People were paying ridiculous amounts, way out of proportion to their actual values, she thought.
“We can’t do this,” she told her husband, Jean Silvestre, 37, a foreman for a construction company. “It’s too much.”
But her husband kept rooting for the American dream. And her 20-year-old daughter, a student at Cal State Fullerton, got involved, searching online after classes for homes her mother should consider.
“You can do this,” her daughter kept saying.
Del Cid, 43, a children’s social worker, had been living in a Norwalk apartment for the past 20 years. About a year ago, soon after Del Cid and Sylvestre married, they started to think about buying a home since they now had two incomes. With a price cap of $550,000, they started their search in December.
They made offers on six homes, but kept getting outbid, Del Cid said.
“I felt like my heart was being crushed one time after the other,” she said. “After we started getting experience and kept getting outbid, my husband said we need to find one we feel comfortable with and make a higher offer.”
Then, they looked at a three-bedroom corner house in Whittier that had an updated kitchen, granite countertops, new air conditioning, a large covered patio and a workbench in the garage.
“Elvia, this is the home,” Silvestre said.
“I didn’t want to get my hopes up, but the more I walked through the home, the more I realized it was a well-cared-for home. It was well maintained,” Del Cid said.
But the price was $599,000, or $49,000 above Del Cid’s and Silvestre’s price range.
“I couldn’t let myself get excited. I needed to do a lot of numbers,” Del Cid said.
When she finally agreed to make an offer, her agent pushed her to go higher.
“This home could be yours,” their agent said. “You have to make a higher offer because they have other offers.”
Twelve other offers, it turned out. She bid $640,000 — $90,000 above their price range.
But she knew. This would be just like the other offers. Her heart would get crushed again. She couldn’t take it anymore. Time for a pause, she thought.
The phone rang just before midnight the next day after a long day at work. Silvestre was in the shower.
“Elvia, are you still interested in the home?” her agent asked. “Yes,” she said.
“Well, they’re willing to consider you.

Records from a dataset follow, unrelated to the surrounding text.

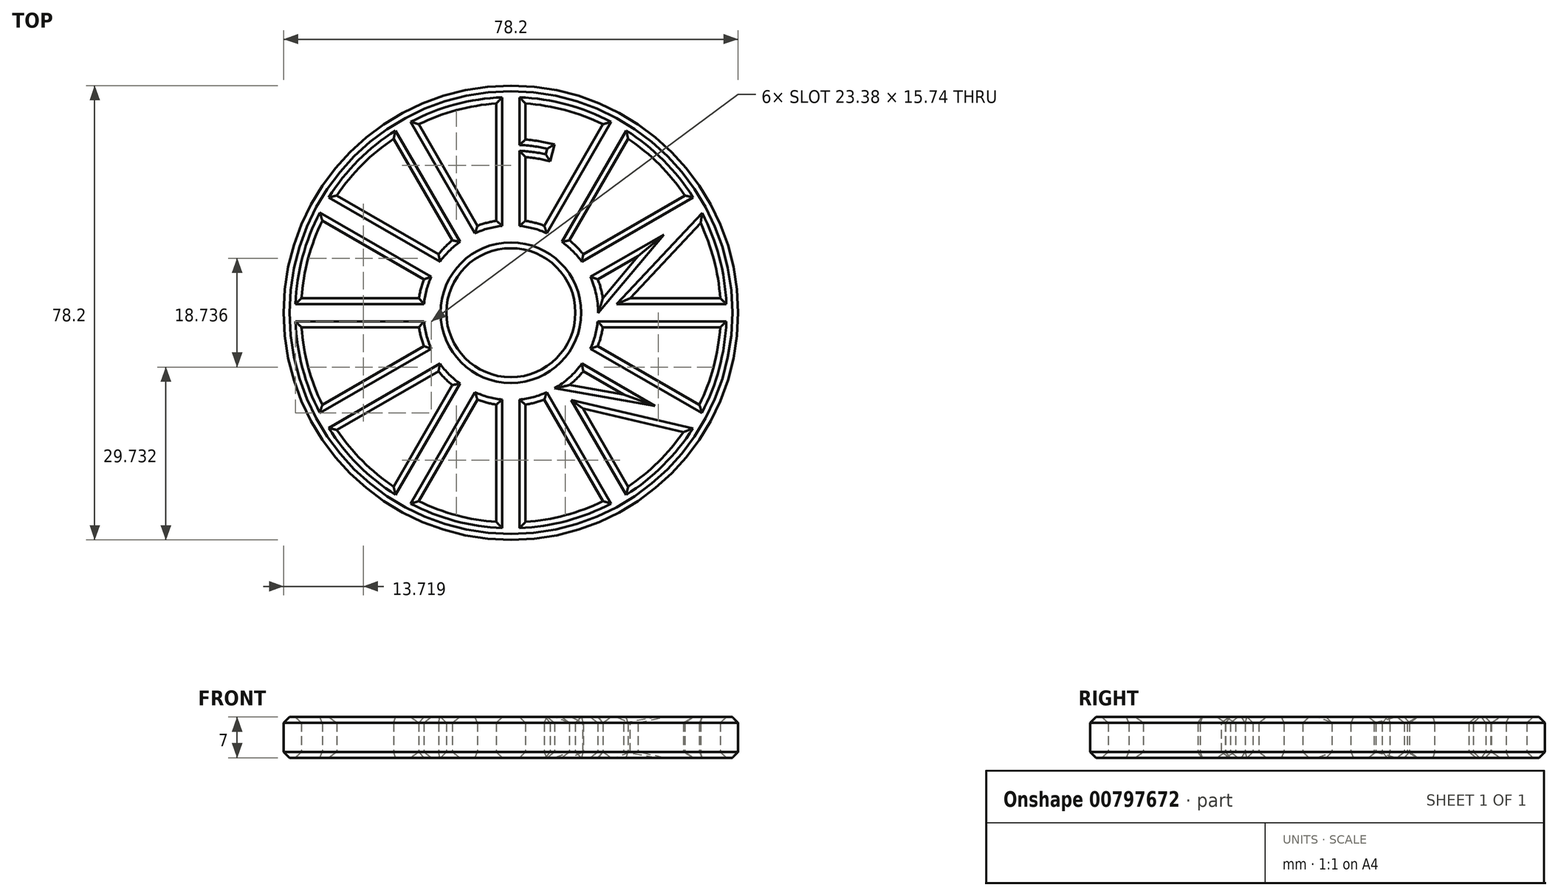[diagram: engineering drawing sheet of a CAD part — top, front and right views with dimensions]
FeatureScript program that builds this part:
annotation { "Feature Type Name" : "Feature", "Feature Type Description" : "" }
export const myFeature = defineFeature(function(context is Context, id is Id, definition is map)
    precondition{}
    {
        {
            var Q0;
            Q0=qCreatedBy(makeId("Top.planeOp"),FACE);
            var sketch = newSketch(context, id + "F0", { "sketchPlane" : qUnion([Q0])});
            skCircle(sketch, "E0", {"center": v(0, 0) * mm, "radius": 11.1 * mm});
            skCircle(sketch, "E1.cCircle", {"center": v(0, 0) * mm, "radius": 12.5 * mm, "construction": true});
            skLineSegment(sketch, "E1.0", {"start": v(21.65, -12.5) * mm, "end": v(-21.65, -12.5) * mm, "construction": true});
            skLineSegment(sketch, "E1.1", {"start": v(-21.65, -12.5) * mm, "end": v(0, 25) * mm, "construction": true});
            skLineSegment(sketch, "E1.2", {"start": v(0, 25) * mm, "end": v(21.65, -12.5) * mm, "construction": true});
            skPoint(sketch, "E1.0.midPoint", {"position": v(0, -12.5) * mm});
            skCircle(sketch, "E2", {"center": v(0, 25) * mm, "radius": 11.1 * mm});
            skLineSegment(sketch, "E3", {"start": v(0, 0) * mm, "end": v(-10.83, 6.25) * mm});
            skLineSegment(sketch, "E4", {"start": v(-10.83, 6.25) * mm, "end": v(10.83, 6.25) * mm, "construction": true});
            skLineSegment(sketch, "E5", {"start": v(10.83, 6.25) * mm, "end": v(0, 0) * mm});
            skLineSegment(sketch, "E6", {"start": v(0, -12.5) * mm, "end": v(0, 0) * mm, "construction": true});
            skLineSegment(sketch, "E7", {"start": v(10.83, 6.25) * mm, "end": v(0, -12.5) * mm, "construction": true});
            skLineSegment(sketch, "E8", {"start": v(-10.83, 6.25) * mm, "end": v(0, -12.5) * mm, "construction": true});
            skLineSegment(sketch, "E9", {"start": v(10.83, 6.25) * mm, "end": v(21.65, 12.5) * mm, "construction": true});
            skArc(sketch, "E10", {"start": v(12.21, 17.95) * mm, "mid": v(0, 39.1) * mm, "end": v(-12.21, 17.95) * mm});
            skArc(sketch, "E11", {"start": v(12.21, 7.05) * mm, "mid": v(10.75, 12.5) * mm, "end": v(12.21, 17.95) * mm});
            skArc(sketch, "E12.MirrorCS", {"start": v(-12.21, 7.05) * mm, "mid": v(-10.75, 12.5) * mm, "end": v(-12.21, 17.95) * mm});
            skCircle(sketch, "E13", {"center": v(0, 0) * mm, "radius": 14.1 * mm});
            skLineSegment(sketch, "E14", {"start": v(-10.83, 6.25) * mm, "end": v(-12.21, 7.05) * mm});
            skLineSegment(sketch, "E15", {"start": v(10.83, 6.25) * mm, "end": v(12.21, 7.05) * mm});
            skLineSegment(sketch, "E16", {"start": v(0, 0) * mm, "end": v(0, 39.1) * mm, "construction": true});
            skSolve(sketch);
        }
        {
            var Q0;
            Q0=qCreatedBy(makeId("Top.planeOp"),FACE);
            var sketch = newSketch(context, id + "F1", { "sketchPlane" : qUnion([Q0])});
            skCircle(sketch, "E17", {"center": v(0, 0) * mm, "radius": 39.1 * mm});
            skCircle(sketch, "E18", {"center": v(0, 0) * mm, "radius": 36.1 * mm});
            skCircle(sketch, "E19", {"center": v(0, 0) * mm, "radius": 16.02 * mm});
            skCircle(sketch, "E20", {"center": v(0, 0) * mm, "radius": 25 * mm, "construction": true});
            skLineSegment(sketch, "E21.bottom", {"start": v(-2.5, 15.82) * mm, "end": v(2.5, 15.82) * mm});
            skLineSegment(sketch, "E21.top", {"start": v(-2.5, 37.52) * mm, "end": v(2.5, 37.52) * mm});
            skLineSegment(sketch, "E21.left", {"start": v(-2.5, 15.82) * mm, "end": v(-2.5, 37.52) * mm});
            skLineSegment(sketch, "E21.right", {"start": v(2.5, 15.82) * mm, "end": v(2.5, 37.52) * mm});
            skPoint(sketch, "E21.middle", {"position": v(0, 26.67) * mm});
            skPoint(sketch, "E22.middle", {"position": v(15.01, 20) * mm});
            skSolve(sketch);
        }
        {
            var Q0;
            {var subQ0=sQuery(id+"F1.wireOp",EDGE,"E21.left");var subQ1=sQuery(id+"F1.wireOp",EDGE,"E18");var subQ2=makeQuery(id+"F1.imprint","INTERSECT",VERTEX,{"derivedFrom":[subQ1,subQ0]});Q0=makeQuery(id+"F1.imprint","IMPRINT",FACE,{"disambiguationData":[TD([[makeQuery(id+"F1.imprint","IMPRINT",EDGE,{"disambiguationData":[TD([[subQ2,1.0]])],"derivedFrom":subQ1}),1.0]])]});}
            var Q1;
            {var subQ5=sQuery(id+"F1.wireOp",EDGE,"E21.top");Q1=makeQuery(id+"F1.imprint","IMPRINT",FACE,{"disambiguationData":[TD([[makeQuery(id+"F1.imprint","IMPRINT",EDGE,{"derivedFrom":subQ5}),-1.0]])]});}
            var Q2;
            {var subQ5=sQuery(id+"F1.wireOp",EDGE,"E21.bottom");Q2=makeQuery(id+"F1.imprint","IMPRINT",FACE,{"disambiguationData":[TD([[makeQuery(id+"F1.imprint","IMPRINT",EDGE,{"derivedFrom":subQ5}),1.0]])]});}
            extrude(context, id + "F2", {"entities" : qUnion([Q0, Q1, Q2]), "depth" : 7 * mm, "offsetDistance" : 25 * mm});
        }
        {
            var Q0;
            Q0=makeQuery(id+"F2.opExtrude","SWEPT_BODY",BODY,{"disambiguationData":[OSD([sQuery(id+"F1.wireOp",EDGE,"E21.bottom"),sQuery(id+"F1.wireOp",EDGE,"E21.top"),sQuery(id+"F1.wireOp",EDGE,"E21.left"),sQuery(id+"F1.wireOp",EDGE,"E21.right")])]});
            var Q1;
            Q1=sQuery(id+"F0.wireOp",EDGE,"E0");
            circularPattern(context, id + "F3", {"entities" : qUnion([Q0]), "axis" : qUnion([Q1]), "angle" : 360 * degree, "instanceCount" : 12, "equalSpace" : true});
        }
        {
            var Q0;
            Q0=qCreatedBy(makeId("Top.planeOp"),FACE);
            var sketch = newSketch(context, id + "F4", { "sketchPlane" : qUnion([Q0])});
            skArc(sketch, "E23", {"start": v(0, 29.92) * mm, "mid": v(3.77, 29.68) * mm, "end": v(7.49, 28.96) * mm});
            skArc(sketch, "E24", {"start": v(0, 26.92) * mm, "mid": v(3.4, 26.7) * mm, "end": v(6.73, 26.06) * mm});
            skLineSegment(sketch, "E25", {"start": v(7.49, 28.96) * mm, "end": v(6.73, 26.06) * mm});
            skLineSegment(sketch, "E26", {"start": v(0, 29.92) * mm, "end": v(0, 26.92) * mm});
            skLineSegment(sketch, "E27", {"start": v(31.24, 20.93) * mm, "end": v(15.82, 2.5) * mm});
            skLineSegment(sketch, "E28", {"start": v(15.82, 2.5) * mm, "end": v(15.82, -2.5) * mm});
            skLineSegment(sketch, "E29", {"start": v(15.82, -2.5) * mm, "end": v(33.74, 16.6) * mm});
            skLineSegment(sketch, "E30", {"start": v(33.74, 16.6) * mm, "end": v(31.24, 20.93) * mm});
            skLineSegment(sketch, "E31", {"start": v(33.74, -16.6) * mm, "end": v(10.08, -12.45) * mm});
            skLineSegment(sketch, "E32", {"start": v(10.08, -12.45) * mm, "end": v(5.75, -14.95) * mm});
            skLineSegment(sketch, "E33", {"start": v(5.75, -14.95) * mm, "end": v(31.24, -20.93) * mm});
            skLineSegment(sketch, "E34", {"start": v(31.24, -20.93) * mm, "end": v(33.74, -16.6) * mm});
            skSolve(sketch);
        }
        {
            var Q0;
            Q0 = qSketchRegion(id + "F4", true);
            extrude(context, id + "F5", {"entities" : qUnion([Q0]), "operationType" : NewBodyOperationType.ADD, "depth" : 7 * mm, "offsetDistance" : 25 * mm});
        }
        {
            var Q0;
            Q0=makeQuery(id+"F1.imprint","IMPRINT",FACE,{"disambiguationData":[TD([[makeQuery(id+"F1.imprint","IMPRINT",EDGE,{"derivedFrom":sQuery(id+"F1.wireOp",EDGE,"E17")}),1.0]])]});
            var Q1;
            {var subQ5=sQuery(id+"F1.wireOp",EDGE,"E21.top");Q1=makeQuery(id+"F1.imprint","IMPRINT",FACE,{"disambiguationData":[TD([[makeQuery(id+"F1.imprint","IMPRINT",EDGE,{"derivedFrom":subQ5}),-1.0]])]});}
            extrude(context, id + "F6", {"entities" : qUnion([Q0, Q1]), "operationType" : NewBodyOperationType.ADD, "depth" : 7 * mm, "offsetDistance" : 25 * mm});
        }
        {
            var Q0;
            {var subQ2=sQuery(id+"F0.wireOp",EDGE,"E14");Q0=makeQuery(id+"F0.imprint","IMPRINT",FACE,{"disambiguationData":[TD([[makeQuery(id+"F0.imprint","IMPRINT",EDGE,{"derivedFrom":subQ2}),1.0]])]});}
            var Q1;
            {var subQ0=sQuery(id+"F1.wireOp",EDGE,"E21.bottom");Q1=makeQuery(id+"F1.imprint","IMPRINT",FACE,{"disambiguationData":[TD([[makeQuery(id+"F1.imprint","IMPRINT",EDGE,{"derivedFrom":subQ0}),-1.0]])]});}
            extrude(context, id + "F7", {"entities" : qUnion([Q0, Q1]), "operationType" : NewBodyOperationType.ADD, "depth" : 7 * mm, "offsetDistance" : 25 * mm});
        }
        {
            var Q0;
            {var subQ0=sQuery(id+"F0.wireOp",EDGE,"E3");var subQ1=sQuery(id+"F0.wireOp",EDGE,"E0");var subQ2=makeQuery(id+"F0.imprint","INTERSECT",VERTEX,{"derivedFrom":[subQ1,subQ0]});Q0=makeQuery(id+"F0.imprint","IMPRINT",FACE,{"disambiguationData":[TD([[makeQuery(id+"F0.imprint","IMPRINT",EDGE,{"disambiguationData":[TD([[subQ2,-1.0]])],"derivedFrom":subQ1}),1.0]])]});}
            var Q1;
            {var subQ0=sQuery(id+"F0.wireOp",EDGE,"E3");var subQ1=sQuery(id+"F0.wireOp",EDGE,"E0");var subQ2=makeQuery(id+"F0.imprint","INTERSECT",VERTEX,{"derivedFrom":[subQ1,subQ0]});Q1=makeQuery(id+"F0.imprint","IMPRINT",FACE,{"disambiguationData":[TD([[makeQuery(id+"F0.imprint","IMPRINT",EDGE,{"disambiguationData":[TD([[subQ2,1.0]])],"derivedFrom":subQ1}),1.0]])]});}
            extrude(context, id + "F8", {"entities" : qUnion([Q0, Q1]), "operationType" : NewBodyOperationType.REMOVE, "depth" : 25 * mm, "offsetDistance" : 25 * mm});
        }
        {
            var Q0;
            {var subQ0=sQuery(id+"F1.wireOp",EDGE,"E21.bottom");var subQ1=sQuery(id+"F4.wireOp",EDGE,"E26");var subQ2=sQuery(id+"F4.wireOp",EDGE,"E25");var subQ3=sQuery(id+"F4.wireOp",EDGE,"E24");var subQ4=sQuery(id+"F4.wireOp",EDGE,"E23");var subQ5=makeQuery(id+"F2.opExtrude","CAP_FACE",FACE,{"disambiguationData":[OSD([subQ0,sQuery(id+"F1.wireOp",EDGE,"E21.top"),sQuery(id+"F1.wireOp",EDGE,"E21.left"),sQuery(id+"F1.wireOp",EDGE,"E21.right")])],"isStart":false});var subQ6=sQuery(id+"F4.wireOp",EDGE,"E30");var subQ7=sQuery(id+"F4.wireOp",EDGE,"E29");var subQ8=sQuery(id+"F4.wireOp",EDGE,"E28");var subQ9=sQuery(id+"F4.wireOp",EDGE,"E27");var subQ10=sQuery(id+"F4.wireOp",EDGE,"E34");var subQ11=sQuery(id+"F4.wireOp",EDGE,"E33");var subQ12=sQuery(id+"F4.wireOp",EDGE,"E32");var subQ13=sQuery(id+"F4.wireOp",EDGE,"E31");Q0=makeQuery(id+"F7.boolean.opBoolean","MERGE",FACE,{"derivedFrom":[makeQuery(id+"F6.boolean.opBoolean","MERGE",FACE,{"derivedFrom":[makeQuery(id+"F3.opPattern","COPY",FACE,{"derivedFrom":subQ5,"instanceName":"5"}),makeQuery(id+"F3.opPattern","COPY",FACE,{"derivedFrom":subQ5,"instanceName":"11"}),makeQuery(id+"F5.boolean.opBoolean","MERGE",FACE,{"derivedFrom":[subQ5,makeQuery(id+"F5.opExtrude","CAP_FACE",FACE,{"disambiguationData":[OSD([subQ4,subQ3,subQ2,subQ1])],"isStart":false})]}),makeQuery(id+"F5.boolean.opBoolean","MERGE",FACE,{"derivedFrom":[makeQuery(id+"F3.opPattern","COPY",FACE,{"derivedFrom":subQ5,"instanceName":"7"}),makeQuery(id+"F3.opPattern","COPY",FACE,{"derivedFrom":subQ5,"instanceName":"8"}),makeQuery(id+"F5.opExtrude","CAP_FACE",FACE,{"disambiguationData":[OSD([subQ13,subQ12,subQ11,subQ10])],"isStart":false})]}),makeQuery(id+"F5.boolean.opBoolean","MERGE",FACE,{"derivedFrom":[makeQuery(id+"F3.opPattern","COPY",FACE,{"derivedFrom":subQ5,"instanceName":"9"}),makeQuery(id+"F3.opPattern","COPY",FACE,{"derivedFrom":subQ5,"instanceName":"10"}),makeQuery(id+"F5.opExtrude","CAP_FACE",FACE,{"disambiguationData":[OSD([subQ9,subQ8,subQ7,subQ6])],"isStart":false})]}),makeQuery(id+"FkwK2uHwcBlUYSS_1.1.F5.boolean.opBoolean","MERGE",FACE,{"derivedFrom":[makeQuery(id+"F3.opPattern","COPY",FACE,{"derivedFrom":subQ5,"instanceName":"1"}),makeQuery(id+"F3.opPattern","COPY",FACE,{"derivedFrom":subQ5,"instanceName":"2"}),makeQuery(id+"FkwK2uHwcBlUYSS_1.1.F5.opExtrude","CAP_FACE",FACE,{"disambiguationData":[OSD([subQ13,subQ12,subQ11,subQ10])],"isStart":false})]}),makeQuery(id+"FkwK2uHwcBlUYSS_1.1.F5.boolean.opBoolean","MERGE",FACE,{"derivedFrom":[makeQuery(id+"F3.opPattern","COPY",FACE,{"derivedFrom":subQ5,"instanceName":"3"}),makeQuery(id+"F3.opPattern","COPY",FACE,{"derivedFrom":subQ5,"instanceName":"4"}),makeQuery(id+"FkwK2uHwcBlUYSS_1.1.F5.opExtrude","CAP_FACE",FACE,{"disambiguationData":[OSD([subQ9,subQ8,subQ7,subQ6])],"isStart":false})]}),makeQuery(id+"FkwK2uHwcBlUYSS_1.1.F5.boolean.opBoolean","MERGE",FACE,{"derivedFrom":[makeQuery(id+"F3.opPattern","COPY",FACE,{"derivedFrom":subQ5,"instanceName":"6"}),makeQuery(id+"FkwK2uHwcBlUYSS_1.1.F5.opExtrude","CAP_FACE",FACE,{"disambiguationData":[OSD([subQ4,subQ3,subQ2,subQ1])],"isStart":false})]}),makeQuery(id+"F6.opExtrude","CAP_FACE",FACE,{"disambiguationData":[OSD([sQuery(id+"F1.wireOp",EDGE,"E17"),sQuery(id+"F1.wireOp",EDGE,"E18")])],"isStart":false})]}),makeQuery(id+"F7.opExtrude","CAP_FACE",FACE,{"disambiguationData":[OSD([sQuery(id+"F0.wireOp",EDGE,"E0"),sQuery(id+"F0.wireOp",EDGE,"E3"),sQuery(id+"F0.wireOp",EDGE,"E5"),sQuery(id+"F0.wireOp",EDGE,"E13"),sQuery(id+"F0.wireOp",EDGE,"E14"),sQuery(id+"F0.wireOp",EDGE,"E15")])],"isStart":false}),makeQuery(id+"F7.opExtrude","CAP_FACE",FACE,{"disambiguationData":[OSD([sQuery(id+"F1.wireOp",EDGE,"E19"),subQ0])],"isStart":false})]});}
            var Q1;
            {var subQ0=sQuery(id+"F1.wireOp",EDGE,"E21.bottom");var subQ1=sQuery(id+"F4.wireOp",EDGE,"E26");var subQ2=sQuery(id+"F4.wireOp",EDGE,"E25");var subQ3=sQuery(id+"F4.wireOp",EDGE,"E24");var subQ4=sQuery(id+"F4.wireOp",EDGE,"E23");var subQ5=makeQuery(id+"F2.opExtrude","CAP_FACE",FACE,{"disambiguationData":[OSD([subQ0,sQuery(id+"F1.wireOp",EDGE,"E21.top"),sQuery(id+"F1.wireOp",EDGE,"E21.left"),sQuery(id+"F1.wireOp",EDGE,"E21.right")])],"isStart":true});var subQ6=sQuery(id+"F4.wireOp",EDGE,"E30");var subQ7=sQuery(id+"F4.wireOp",EDGE,"E29");var subQ8=sQuery(id+"F4.wireOp",EDGE,"E28");var subQ9=sQuery(id+"F4.wireOp",EDGE,"E27");var subQ10=sQuery(id+"F4.wireOp",EDGE,"E34");var subQ11=sQuery(id+"F4.wireOp",EDGE,"E33");var subQ12=sQuery(id+"F4.wireOp",EDGE,"E32");var subQ13=sQuery(id+"F4.wireOp",EDGE,"E31");Q1=makeQuery(id+"F7.boolean.opBoolean","MERGE",FACE,{"derivedFrom":[makeQuery(id+"F6.boolean.opBoolean","MERGE",FACE,{"derivedFrom":[makeQuery(id+"F3.opPattern","COPY",FACE,{"derivedFrom":subQ5,"instanceName":"5"}),makeQuery(id+"F3.opPattern","COPY",FACE,{"derivedFrom":subQ5,"instanceName":"11"}),makeQuery(id+"F5.boolean.opBoolean","MERGE",FACE,{"derivedFrom":[subQ5,makeQuery(id+"F5.opExtrude","CAP_FACE",FACE,{"disambiguationData":[OSD([subQ4,subQ3,subQ2,subQ1])],"isStart":true})]}),makeQuery(id+"F5.boolean.opBoolean","MERGE",FACE,{"derivedFrom":[makeQuery(id+"F3.opPattern","COPY",FACE,{"derivedFrom":subQ5,"instanceName":"7"}),makeQuery(id+"F3.opPattern","COPY",FACE,{"derivedFrom":subQ5,"instanceName":"8"}),makeQuery(id+"F5.opExtrude","CAP_FACE",FACE,{"disambiguationData":[OSD([subQ13,subQ12,subQ11,subQ10])],"isStart":true})]}),makeQuery(id+"F5.boolean.opBoolean","MERGE",FACE,{"derivedFrom":[makeQuery(id+"F3.opPattern","COPY",FACE,{"derivedFrom":subQ5,"instanceName":"9"}),makeQuery(id+"F3.opPattern","COPY",FACE,{"derivedFrom":subQ5,"instanceName":"10"}),makeQuery(id+"F5.opExtrude","CAP_FACE",FACE,{"disambiguationData":[OSD([subQ9,subQ8,subQ7,subQ6])],"isStart":true})]}),makeQuery(id+"FkwK2uHwcBlUYSS_1.1.F5.boolean.opBoolean","MERGE",FACE,{"derivedFrom":[makeQuery(id+"F3.opPattern","COPY",FACE,{"derivedFrom":subQ5,"instanceName":"1"}),makeQuery(id+"F3.opPattern","COPY",FACE,{"derivedFrom":subQ5,"instanceName":"2"}),makeQuery(id+"FkwK2uHwcBlUYSS_1.1.F5.opExtrude","CAP_FACE",FACE,{"disambiguationData":[OSD([subQ13,subQ12,subQ11,subQ10])],"isStart":true})]}),makeQuery(id+"FkwK2uHwcBlUYSS_1.1.F5.boolean.opBoolean","MERGE",FACE,{"derivedFrom":[makeQuery(id+"F3.opPattern","COPY",FACE,{"derivedFrom":subQ5,"instanceName":"3"}),makeQuery(id+"F3.opPattern","COPY",FACE,{"derivedFrom":subQ5,"instanceName":"4"}),makeQuery(id+"FkwK2uHwcBlUYSS_1.1.F5.opExtrude","CAP_FACE",FACE,{"disambiguationData":[OSD([subQ9,subQ8,subQ7,subQ6])],"isStart":true})]}),makeQuery(id+"FkwK2uHwcBlUYSS_1.1.F5.boolean.opBoolean","MERGE",FACE,{"derivedFrom":[makeQuery(id+"F3.opPattern","COPY",FACE,{"derivedFrom":subQ5,"instanceName":"6"}),makeQuery(id+"FkwK2uHwcBlUYSS_1.1.F5.opExtrude","CAP_FACE",FACE,{"disambiguationData":[OSD([subQ4,subQ3,subQ2,subQ1])],"isStart":true})]}),makeQuery(id+"F6.opExtrude","CAP_FACE",FACE,{"disambiguationData":[OSD([sQuery(id+"F1.wireOp",EDGE,"E17"),sQuery(id+"F1.wireOp",EDGE,"E18")])],"isStart":true})]}),makeQuery(id+"F7.opExtrude","CAP_FACE",FACE,{"disambiguationData":[OSD([sQuery(id+"F0.wireOp",EDGE,"E0"),sQuery(id+"F0.wireOp",EDGE,"E3"),sQuery(id+"F0.wireOp",EDGE,"E5"),sQuery(id+"F0.wireOp",EDGE,"E13"),sQuery(id+"F0.wireOp",EDGE,"E14"),sQuery(id+"F0.wireOp",EDGE,"E15")])],"isStart":true}),makeQuery(id+"F7.opExtrude","CAP_FACE",FACE,{"disambiguationData":[OSD([sQuery(id+"F1.wireOp",EDGE,"E19"),subQ0])],"isStart":true})]});}
            chamfer(context, id + "F9", {"entities" : qUnion([Q0, Q1]), "width" : 1 * mm, "tangentPropagation" : true});
        }
    });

They’re interested in you making a counteroffer,” he said.
“What do you mean, a counteroffer?” she asked.
“If you offer what they want, they’ll go ahead and make a deal,” he said.
Silvestre popped his head out of the shower: “Make it!” he said. “Just do it!”
Del Cid raised their offer to $655,000. Then she hung up and called her loan officer. At 2 or 3 a.m., the loan officer called back with numbers showing they could afford that price, along with a letter of approval.
Her agent called back at 9 a.m.
“They’re willing to accept your counteroffer,” he said.
Then came a flurry of paperwork and electronic signatures.
During escrow, the sellers agreed to pay off the rooftop solar panels and pay for minor termite damage repairs.
On March 22, the home was theirs. They ended up paying $105,000 over their original price cap, but their low mortgage rate offsets that cost somewhat. It was the right decision, she now believes.
“We definitely overbid,” Del Cid said. “But that’s the world we live in now. It’s crazy. It’s a jungle out there.”